HOW TO COMPLETE THIS TASK:
Copy verbatim the block of lines in the entries below whose first line contains "insufficient government investments, the" and whose last line contains "In rural China, insufficient". Leave out all other lines.

[DATA EXTRACT]

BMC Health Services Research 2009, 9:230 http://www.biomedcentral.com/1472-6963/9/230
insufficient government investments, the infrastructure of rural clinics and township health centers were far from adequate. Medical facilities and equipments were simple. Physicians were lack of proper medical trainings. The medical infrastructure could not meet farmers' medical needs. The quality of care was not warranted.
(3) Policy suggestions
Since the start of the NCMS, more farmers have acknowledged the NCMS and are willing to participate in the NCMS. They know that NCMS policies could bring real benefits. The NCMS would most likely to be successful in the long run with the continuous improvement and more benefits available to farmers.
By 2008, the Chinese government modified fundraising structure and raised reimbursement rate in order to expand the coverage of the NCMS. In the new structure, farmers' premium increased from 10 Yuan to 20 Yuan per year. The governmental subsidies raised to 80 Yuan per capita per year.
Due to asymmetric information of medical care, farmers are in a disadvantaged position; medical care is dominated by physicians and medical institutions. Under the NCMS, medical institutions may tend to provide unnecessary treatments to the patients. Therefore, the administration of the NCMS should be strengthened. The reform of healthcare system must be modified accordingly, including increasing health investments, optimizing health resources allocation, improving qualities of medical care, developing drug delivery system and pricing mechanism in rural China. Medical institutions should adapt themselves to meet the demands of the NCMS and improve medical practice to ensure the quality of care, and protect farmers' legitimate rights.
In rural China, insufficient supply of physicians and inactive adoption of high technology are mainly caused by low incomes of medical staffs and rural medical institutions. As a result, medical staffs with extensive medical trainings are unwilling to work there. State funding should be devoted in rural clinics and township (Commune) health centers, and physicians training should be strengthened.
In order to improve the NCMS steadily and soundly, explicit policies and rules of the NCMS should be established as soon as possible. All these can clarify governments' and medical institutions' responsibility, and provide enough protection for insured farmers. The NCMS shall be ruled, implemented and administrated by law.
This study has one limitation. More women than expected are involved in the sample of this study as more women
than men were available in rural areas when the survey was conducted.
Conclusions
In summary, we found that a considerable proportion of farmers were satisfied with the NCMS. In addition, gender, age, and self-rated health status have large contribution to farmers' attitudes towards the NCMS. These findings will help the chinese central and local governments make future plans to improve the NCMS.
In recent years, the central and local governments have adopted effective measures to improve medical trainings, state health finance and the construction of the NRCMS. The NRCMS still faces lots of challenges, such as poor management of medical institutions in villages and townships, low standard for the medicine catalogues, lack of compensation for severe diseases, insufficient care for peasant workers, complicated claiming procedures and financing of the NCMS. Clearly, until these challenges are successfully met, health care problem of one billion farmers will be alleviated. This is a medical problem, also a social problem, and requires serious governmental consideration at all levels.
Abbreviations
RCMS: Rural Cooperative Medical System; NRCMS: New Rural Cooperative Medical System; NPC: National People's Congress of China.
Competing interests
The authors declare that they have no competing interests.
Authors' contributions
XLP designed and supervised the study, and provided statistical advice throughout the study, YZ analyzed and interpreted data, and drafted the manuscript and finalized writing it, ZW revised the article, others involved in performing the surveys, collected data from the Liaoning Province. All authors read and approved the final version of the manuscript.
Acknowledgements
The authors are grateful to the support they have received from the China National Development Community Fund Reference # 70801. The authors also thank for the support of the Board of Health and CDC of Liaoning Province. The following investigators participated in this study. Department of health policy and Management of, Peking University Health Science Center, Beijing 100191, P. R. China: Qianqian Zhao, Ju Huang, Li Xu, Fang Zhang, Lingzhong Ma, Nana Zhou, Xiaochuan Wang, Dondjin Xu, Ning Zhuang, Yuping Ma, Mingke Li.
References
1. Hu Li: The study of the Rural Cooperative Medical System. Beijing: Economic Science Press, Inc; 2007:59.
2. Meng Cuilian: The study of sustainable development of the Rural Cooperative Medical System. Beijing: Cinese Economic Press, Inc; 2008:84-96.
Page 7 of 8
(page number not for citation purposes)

[/DATA EXTRACT]

EXERCISE SOLUTION:
insufficient government investments, the infrastructure of rural clinics and township health centers were far from adequate. Medical facilities and equipments were simple. Physicians were lack of proper medical trainings. The medical infrastructure could not meet farmers' medical needs. The quality of care was not warranted.
(3) Policy suggestions
Since the start of the NCMS, more farmers have acknowledged the NCMS and are willing to participate in the NCMS. They know that NCMS policies could bring real benefits. The NCMS would most likely to be successful in the long run with the continuous improvement and more benefits available to farmers.
By 2008, the Chinese government modified fundraising structure and raised reimbursement rate in order to expand the coverage of the NCMS. In the new structure, farmers' premium increased from 10 Yuan to 20 Yuan per year. The governmental subsidies raised to 80 Yuan per capita per year.
Due to asymmetric information of medical care, farmers are in a disadvantaged position; medical care is dominated by physicians and medical institutions. Under the NCMS, medical institutions may tend to provide unnecessary treatments to the patients. Therefore, the administration of the NCMS should be strengthened. The reform of healthcare system must be modified accordingly, including increasing health investments, optimizing health resources allocation, improving qualities of medical care, developing drug delivery system and pricing mechanism in rural China. Medical institutions should adapt themselves to meet the demands of the NCMS and improve medical practice to ensure the quality of care, and protect farmers' legitimate rights.
In rural China, insufficient supply of physicians and inactive adoption of high technology are mainly caused by low incomes of medical staffs and rural medical institutions. As a result, medical staffs with extensive medical trainings are unwilling to work there. State funding should be devoted in rural clinics and township (Commune) health centers, and physicians training should be strengthened.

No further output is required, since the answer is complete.